# Job item:
How many separate lines of the data contain "default"? Give the count and nothing else.

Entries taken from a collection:
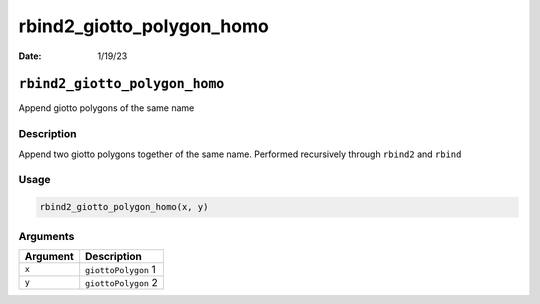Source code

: ==========================
rbind2_giotto_polygon_homo
==========================

:Date: 1/19/23

``rbind2_giotto_polygon_homo``
==============================

Append giotto polygons of the same name

Description
-----------

Append two giotto polygons together of the same name. Performed
recursively through ``rbind2`` and ``rbind``

Usage
-----

.. code:: r

   rbind2_giotto_polygon_homo(x, y)

Arguments
---------

======== ===================
Argument Description
======== ===================
``x``    ``giottoPolygon`` 1
``y``    ``giottoPolygon`` 2
======== ===================
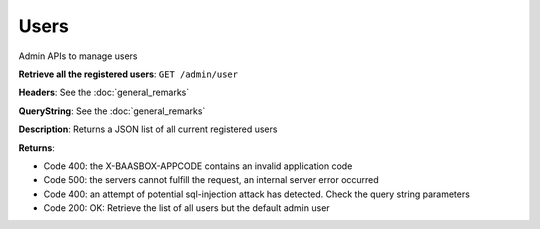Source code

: Users
=====

Admin APIs to manage users 

**Retrieve all the registered users**: ``GET
/admin/user`` 

**Headers**: See the :doc:`general_remarks`

**QueryString**: See the :doc:`general_remarks`

**Description**: Returns a JSON list of all current registered users

**Returns**:

-  Code 400: the X-BAASBOX-APPCODE contains an invalid application code
-  Code 500: the servers cannot fulfill the request, an internal server
   error occurred
-  Code 400: an attempt of potential sql-injection attack has detected.
   Check the query string parameters
-  Code 200: OK: Retrieve the list of all users but the default admin
   user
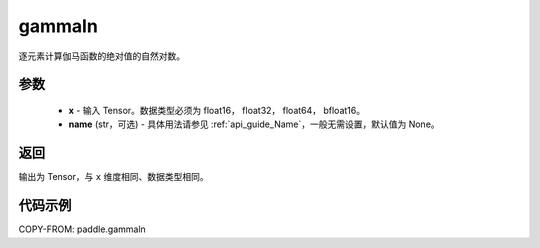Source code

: .. _cn_api_paddle_gammaln:

gammaln
-------------------------------

.. py:function:: paddle.gammaln(x, name=None)

逐元素计算伽马函数的绝对值的自然对数。

参数
::::::::::::

    - **x** - 输入 Tensor。数据类型必须为 float16， float32， float64， bfloat16。
    - **name** (str，可选) - 具体用法请参见 :ref:`api_guide_Name`，一般无需设置，默认值为 None。

返回
::::::::::::
输出为 Tensor，与 ``x`` 维度相同、数据类型相同。

代码示例
::::::::::::

COPY-FROM: paddle.gammaln
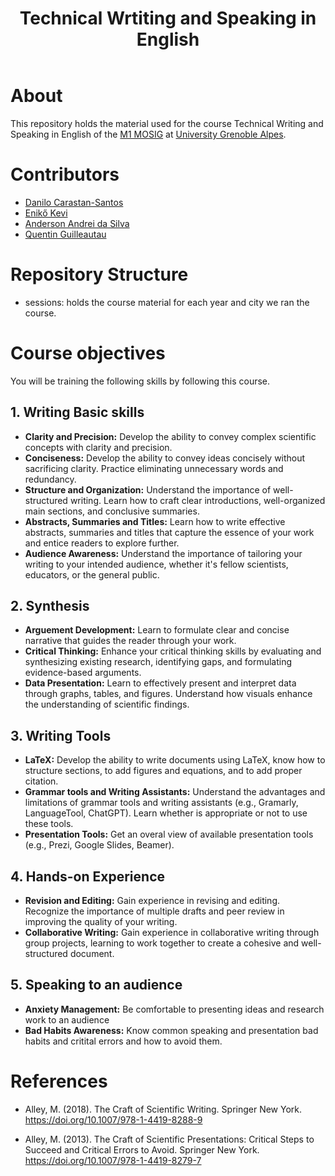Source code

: #+TITLE: Technical Wrtiting and Speaking in English

* About
This repository holds the material used for the course Technical Writing and
Speaking in English of the [[https://mosig.imag.fr/][M1 MOSIG]] at [[https://im2ag.univ-grenoble-alpes.fr/en/][University Grenoble Alpes]].

* Contributors
- [[https://danilo-carastan-santos.github.io/][Danilo Carastan-Santos]]
- [[https://www.linkedin.com/in/kevi-eniko/][Enikő Kevi]]
- [[https://andersonandrei.github.io/][Anderson Andrei da Silva]]
- [[https://guilloteauq.github.io/][Quentin Guilleautau]]

* Repository Structure
- sessions: holds the course material for each year and city we ran the course.

* Course objectives
You will be training the following skills by following this course.

** 1. Writing Basic skills
      - *Clarity and Precision:* Develop the ability to convey complex scientific
         concepts with clarity and precision.
      - *Conciseness:* Develop the ability to convey ideas concisely without
         sacrificing clarity. Practice eliminating unnecessary words and
         redundancy.
      - *Structure and Organization:* Understand the importance of
         well-structured writing. Learn how to craft clear introductions,
         well-organized main sections, and conclusive summaries.
      - *Abstracts, Summaries and Titles:* Learn how to write effective
        abstracts, summaries and titles that capture the essence of your work
        and entice readers to explore further.
      - *Audience Awareness:* Understand the importance of tailoring your
        writing to your intended audience, whether it's fellow scientists,
        educators, or the general public.

** 2. Synthesis
      - *Arguement Development:* Learn to formulate clear and concise narrative
        that guides the reader through your work.
      - *Critical Thinking:* Enhance your critical thinking skills by evaluating
        and synthesizing existing research, identifying gaps, and formulating
        evidence-based arguments.
      - *Data Presentation:* Learn to effectively present and interpret data
        through graphs, tables, and figures. Understand how visuals enhance the
        understanding of scientific findings.

** 3. Writing Tools
      - *LaTeX:* Develop the ability to write documents using LaTeX, know how to
        structure sections, to add figures and equations, and to add proper
        citation.
      - *Grammar tools and Writing Assistants:* Understand the advantages and
        limitations of grammar tools and writing assistants (e.g., Gramarly,
        LanguageTool, ChatGPT). Learn whether is appropriate or not to use these tools.
      - *Presentation Tools:* Get an overal view of available presentation tools
        (e.g., Prezi, Google Slides, Beamer).

** 4. Hands-on Experience
      - *Revision and Editing:* Gain experience in revising and editing. Recognize
        the importance of multiple drafts and peer review in improving the
        quality of your writing.
      - *Collaborative Writing:* Gain experience in collaborative writing
        through group projects, learning to work together to create a cohesive
        and well-structured document.

** 5. Speaking to an audience
      - *Anxiety Management:* Be comfortable to presenting ideas and research
        work to an audience
      - *Bad Habits Awareness:* Know common speaking and presentation bad habits
        and critital errors and how to avoid them.

* References
- Alley, M. (2018). The Craft of Scientific Writing. Springer New
  York. https://doi.org/10.1007/978-1-4419-8288-9

- Alley, M. (2013). The Craft of Scientific Presentations: Critical Steps to
  Succeed and Critical Errors to Avoid. Springer New
  York. https://doi.org/10.1007/978-1-4419-8279-7
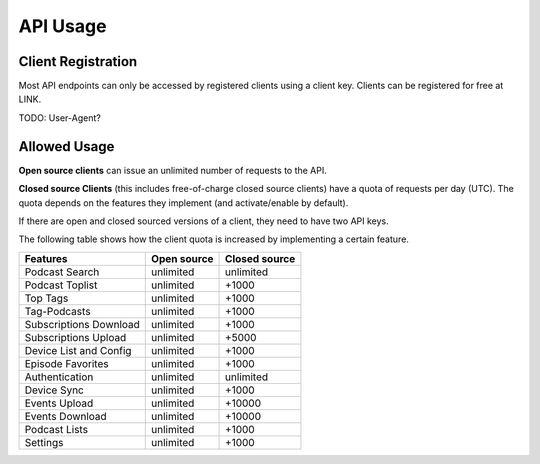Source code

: API Usage
=========


Client Registration
-------------------

Most API endpoints can only be accessed by registered clients using a client
key. Clients can be registered for free at LINK.

TODO: User-Agent?


Allowed Usage
-------------

**Open source clients** can issue an unlimited number of requests to the API.

**Closed source Clients** (this includes free-of-charge closed source clients)
have a quota of requests per day (UTC). The quota depends on the features
they implement (and activate/enable by default).

If there are open and closed sourced versions of a client, they need to have
two API keys.

The following table shows how the client quota is increased by implementing a
certain feature.

+------------------------+---------------+----------------+
| Features               | Open source   | Closed source  |
+========================+===============+================+
| Podcast Search         | unlimited     | unlimited      |
+------------------------+---------------+----------------+
| Podcast Toplist        | unlimited     | +1000          |
+------------------------+---------------+----------------+
| Top Tags               | unlimited     | +1000          |
+------------------------+---------------+----------------+
| Tag-Podcasts           | unlimited     | +1000          |
+------------------------+---------------+----------------+
| Subscriptions Download | unlimited     | +1000          |
+------------------------+---------------+----------------+
| Subscriptions Upload   | unlimited     | +5000          |
+------------------------+---------------+----------------+
| Device List and Config | unlimited     | +1000          |
+------------------------+---------------+----------------+
| Episode Favorites      | unlimited     | +1000          |
+------------------------+---------------+----------------+
| Authentication         | unlimited     | unlimited      |
+------------------------+---------------+----------------+
| Device Sync            | unlimited     | +1000          |
+------------------------+---------------+----------------+
| Events Upload          | unlimited     | +10000         |
+------------------------+---------------+----------------+
| Events Download        | unlimited     | +10000         |
+------------------------+---------------+----------------+
| Podcast Lists          | unlimited     | +1000          |
+------------------------+---------------+----------------+
| Settings               | unlimited     | +1000          |
+------------------------+---------------+----------------+
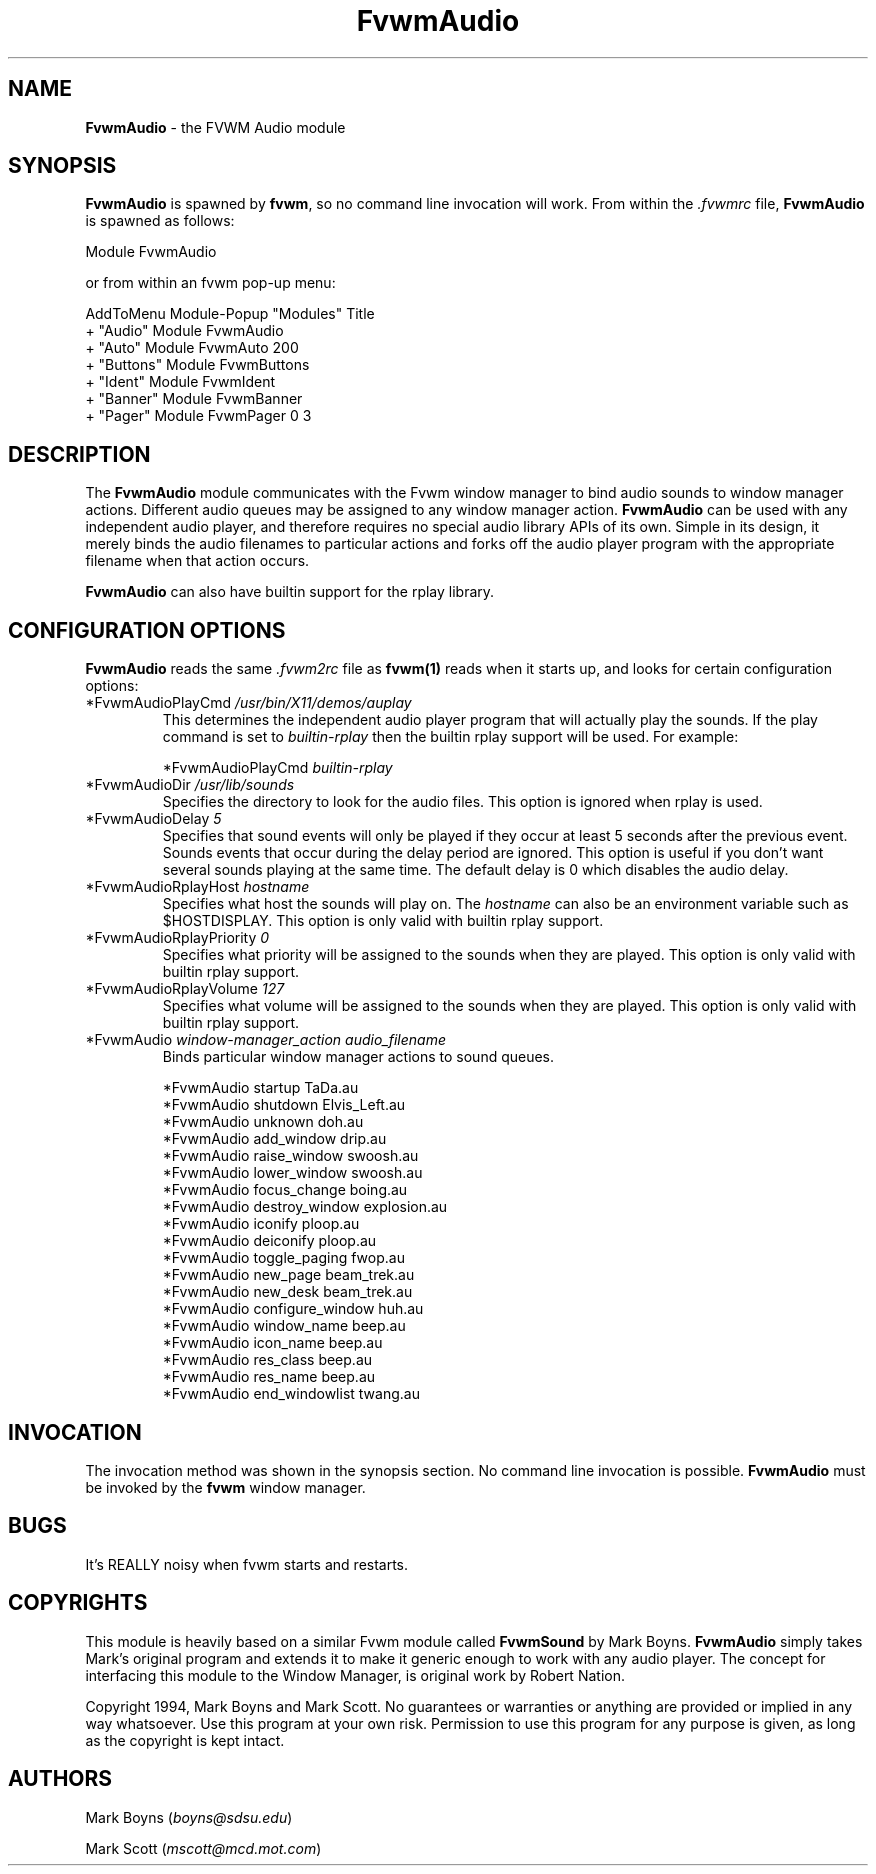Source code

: .\" t
.\" @(#)FvwmAudio.1	3/28/94
.TH FvwmAudio 1.0 "Mar 28 1994"
.UC
.SH NAME
\fBFvwmAudio\fP \- the FVWM Audio module
.SH SYNOPSIS
\fBFvwmAudio\fP is spawned by \fBfvwm\fP, so no command line invocation will 
work.  From within the \fI.fvwmrc\fP file, \fBFvwmAudio\fP is spawned as 
follows:
.nf
.sp
Module FvwmAudio 
.sp
.fi
or from within an fvwm pop-up menu:
.nf
.sp
AddToMenu Module-Popup "Modules"      Title
+                      "Audio"        Module FvwmAudio
+                      "Auto"         Module FvwmAuto 200
+                      "Buttons"      Module FvwmButtons
+                      "Ident"        Module FvwmIdent
+                      "Banner"       Module FvwmBanner
+                      "Pager"        Module FvwmPager 0 3
.sp
.fi
.SH DESCRIPTION
The \fBFvwmAudio\fP module communicates with the Fvwm window manager
to bind audio sounds to window manager actions.  Different audio
queues may be assigned to any window manager action.  \fBFvwmAudio\fP
can be used with any independent audio player, and therefore requires
no special audio library APIs of its own.  Simple in its design, it
merely binds the audio filenames to particular actions and forks off
the audio player program with the appropriate filename when that
action occurs.

\fBFvwmAudio\fP can also have builtin support for the rplay library.

.SH CONFIGURATION OPTIONS
\fBFvwmAudio\fP reads the same \fI.fvwm2rc\fP file as \fBfvwm(1)\fP
reads when it starts up, and looks for certain configuration options:

.IP "*FvwmAudioPlayCmd \fI/usr/bin/X11/demos/auplay\fP"
This determines the independent audio player program that will
actually play the sounds.  If the play command is set to
\fIbuiltin-rplay\fP then the builtin rplay support will be used.  For
example:
.sp
*FvwmAudioPlayCmd \fIbuiltin-rplay\fP

.IP "*FvwmAudioDir \fI/usr/lib/sounds\fP"
Specifies the directory to look for the audio files.  This option is
ignored when rplay is used.

.IP "*FvwmAudioDelay \fI5\fP"
Specifies that sound events will only be played if they occur at least
5 seconds after the previous event.  Sounds events that occur during
the delay period are ignored.  This option is useful if you don't want
several sounds playing at the same time.  The default delay is 0 which
disables the audio delay.

.IP "*FvwmAudioRplayHost \fIhostname\fP"
Specifies what host the sounds will play on.  The \fIhostname\fP can
also be an environment variable such as $HOSTDISPLAY.  This option is
only valid with builtin rplay support.

.IP "*FvwmAudioRplayPriority \fI0\fP"
Specifies what priority will be assigned to the sounds when they are
played.  This option is only valid with builtin rplay support.

.IP "*FvwmAudioRplayVolume \fI127\fP"
Specifies what volume will be assigned to the sounds when they are
played.  This option is only valid with builtin rplay support.

.IP "*FvwmAudio \fIwindow-manager_action audio_filename\fP"
Binds particular window manager actions to sound queues.
.nf
.sp
*FvwmAudio startup TaDa.au
*FvwmAudio shutdown Elvis_Left.au
*FvwmAudio unknown doh.au
*FvwmAudio add_window drip.au
*FvwmAudio raise_window swoosh.au
*FvwmAudio lower_window swoosh.au
*FvwmAudio focus_change boing.au
*FvwmAudio destroy_window explosion.au
*FvwmAudio iconify ploop.au
*FvwmAudio deiconify ploop.au
*FvwmAudio toggle_paging fwop.au
*FvwmAudio new_page beam_trek.au
*FvwmAudio new_desk beam_trek.au
*FvwmAudio configure_window huh.au
*FvwmAudio window_name beep.au
*FvwmAudio icon_name beep.au
*FvwmAudio res_class beep.au
*FvwmAudio res_name beep.au
*FvwmAudio end_windowlist twang.au
.sp
.fi
.SH INVOCATION
The invocation method was shown in the synopsis section. No command
line invocation is possible. \fBFvwmAudio\fP must be invoked by the
\fBfvwm\fP window manager.
.sp
.SH BUGS
It's REALLY noisy when fvwm starts and restarts.
.sp
.SH COPYRIGHTS
This module is heavily based on a similar Fvwm module called
\fBFvwmSound\fP by Mark Boyns. \fBFvwmAudio\fP simply takes Mark's
original program and extends it to make it generic enough to work with
any audio player. The concept for interfacing this module to the
Window Manager, is original work by Robert Nation.

Copyright 1994, Mark Boyns and Mark Scott.  No guarantees or
warranties or anything are provided or implied in any way whatsoever.
Use this program at your own risk.  Permission to use this program for
any purpose is given, as long as the copyright is kept intact.
.sp
.SH AUTHORS
Mark Boyns (\fIboyns@sdsu.edu\fP)
.sp
Mark Scott (\fImscott@mcd.mot.com\fP)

# Written answer:
3